The 6 fatal accidents on SR 18 between Issaquah Hobart Road and I-90 include:

  • 12/13/2017: one fatality when debris from truck came loose, caused a driver to cross the center line
  • 2/5/2018: one fatality when a car crossed the center line, hit a semi
  • 5/15/18: one fatality when a car crossed the center line
  • 8/6/18: one fatality due to a wrong-way driver
  • 10/6/18: one fatality due to a driver drifting, hitting cement barrier and flipping into oncoming lanes
  • 10/12/18: two fatalities when a suspected impaired driver crossed the center line

Prior to these most recent fatalities, according to WSDOT accident data, this stretch of SR 18 also had 17 serious collisions involving 55 people between 2010-2017. There were also four fatal collisions between 2010-2016. [Serious collision mean a person involved in the accident sustained a serious, not minor, injury.]


SR 18 accident scene, 2/5/18. Photo: Eastside Fire & Rescue





Comments are closed.


  • First of all, thank you for posting! I lived on the ridge for 11years, and just recently moved to Issaquah. I get mad, because I simply don’t understand why something isn’t done! It also confuses me why this is allowed. I have never lived in an area like this before.
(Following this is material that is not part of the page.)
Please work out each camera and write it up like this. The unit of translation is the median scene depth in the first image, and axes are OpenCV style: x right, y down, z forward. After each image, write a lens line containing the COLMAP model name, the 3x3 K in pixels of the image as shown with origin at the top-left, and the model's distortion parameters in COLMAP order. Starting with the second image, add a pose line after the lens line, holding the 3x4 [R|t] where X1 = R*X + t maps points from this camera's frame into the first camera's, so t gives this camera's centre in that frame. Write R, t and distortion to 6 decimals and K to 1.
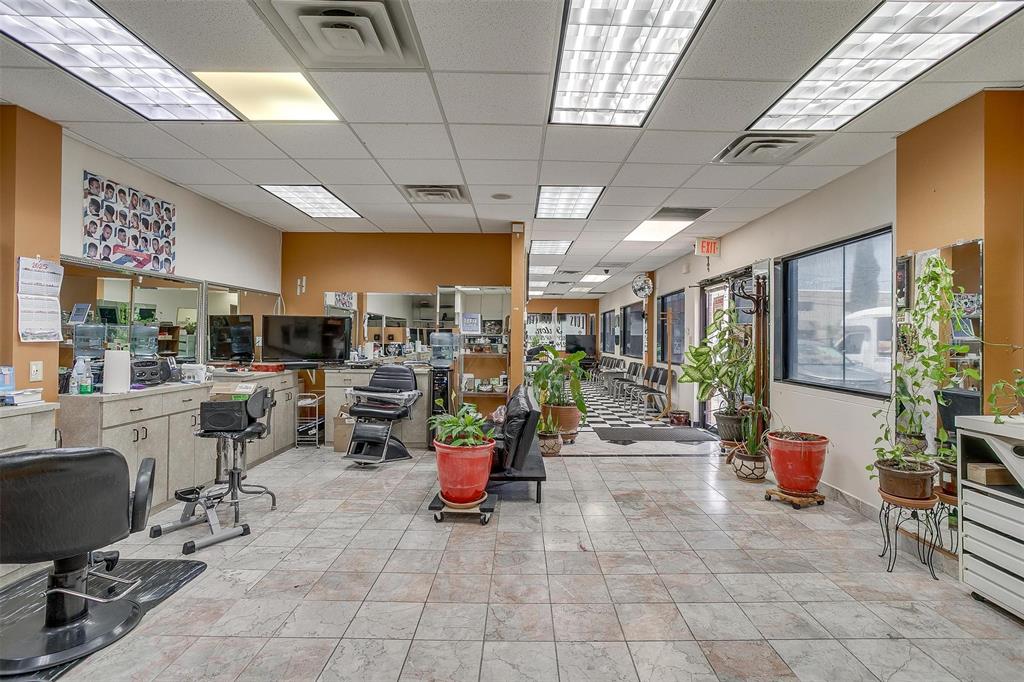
lens RADIAL K [[492.4, 0, 508.4], [0, 492.4, 336.6], [0, 0, 1]] dist [-0.061203, 0.036808]
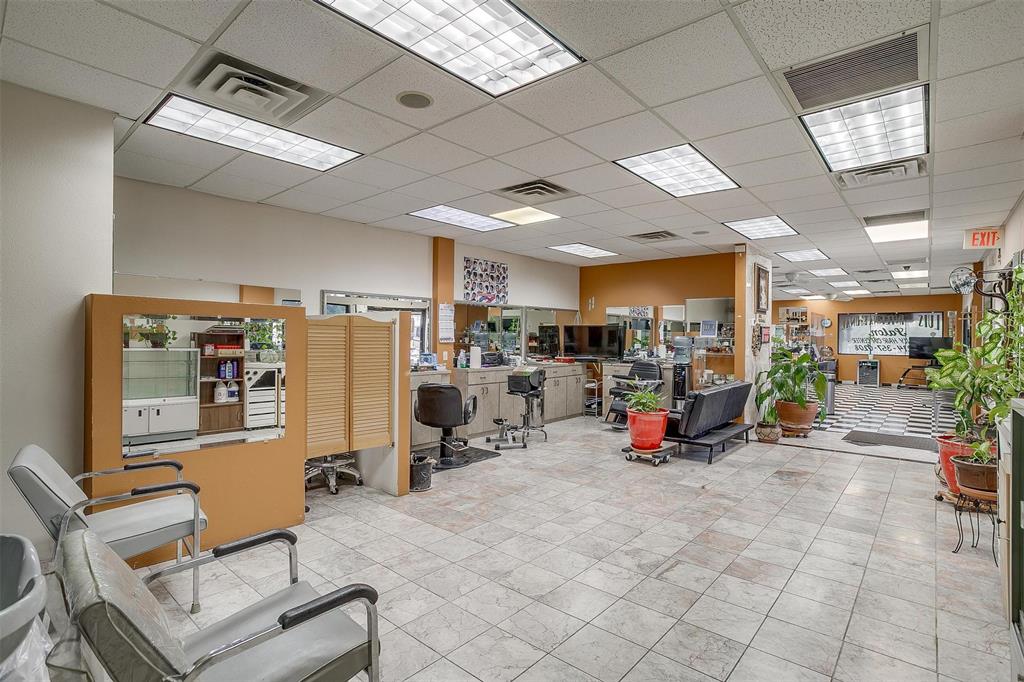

I came from California and Phoenix. If there was a problem, it would get fixed. What happens here is the blame game. Nobody wants to pay for anything. Who is ultimately responsible for these deaths?

  • Tina, please feel free to spend some of that CA and AZ money to help fix this. Alternatively, since things are so much better there, you could consider returning to one of those locales. Cheers!

  • Matt, why should CA and AZ pay for this, Washington’s state tax on gas is the second highest in the nation. It charges 49.4 cents per gallon, which is added to the federal gas tax of 18.4 cents and it’s about to double over the next ten years if I-1631 passes.

    1. You misunderstood me. I meant that Tina, instead of pointing fingers at “them” who should “fix things,” might apply some of her own CA/AZ work ethic/funds to try to make a difference. There are actually people who are working on fixing this, you know, and money don’t grow on trees.

    1. You’re right, I am sure Tina, William, and Willy are all working real hard on this, and not just playing the “blame game.” I agree with Megan. Be careful out there and look out for each other.

  • Sounds like the solutions are already known and pretty easy. Prohibit trucks between Issaquah-Hobart and 90, replace the pathetic knee-high barriers with taller ones, and widen the road for a continuous barrier.

    But I guess saving truckers 30 minutes and ensuring some spotted tree frog with a natural lifespan of 6 months and a long term memory of 8 seconds doesn’t have to forage for mosquitos 3 feet further from its hole in the ground is more important than people dying and families being destroyed.

    Probably too expensive to do those things anyway. All the state’s money goes to more important things like suing the federal government for trying to enforce federal laws, giving free needles to every junky in the country who can hitch a ride here, and subsidising college tuition for armies of illegal aliens.

  • Our family just moved to the snoqualmie valley area and travel on 18 whenever we visit family. It is always so nerve wracking. Especially with 2 babies in the car. Call and write to whoever you can to voice your concerns! I recently wrote to wsdot about this specific stretch of road. Also, vote for people who will make this a priority.

    1. To Matt B; the correct term is money doesn’t grow on trees…ignorance leads to bad decisions and bad decisions, such as not attending to one of the most dangerous highways in the state, going on over 20 years, leads to deaths that may have been preventable. It’s our state highway; it’s deadly. It needs to be fixed. Who are these people whom you know that are “working on it”? Please, enlighten us all.

      1. Sure, here ya go. You’re right, it needs to be fixed. Not sure if you were here 20 years ago, but there was no Snoqualmie Ridge then and there wasn’t a problem like there is now. But it’s not like nobody knows and nobody’s doing anything. It takes money. So does education, affordable housing, etc. Kudos to the Tribe for pitching in. Now it is your turn to help out! You could probably donate a million to WSDOT, and you could also call your legislators.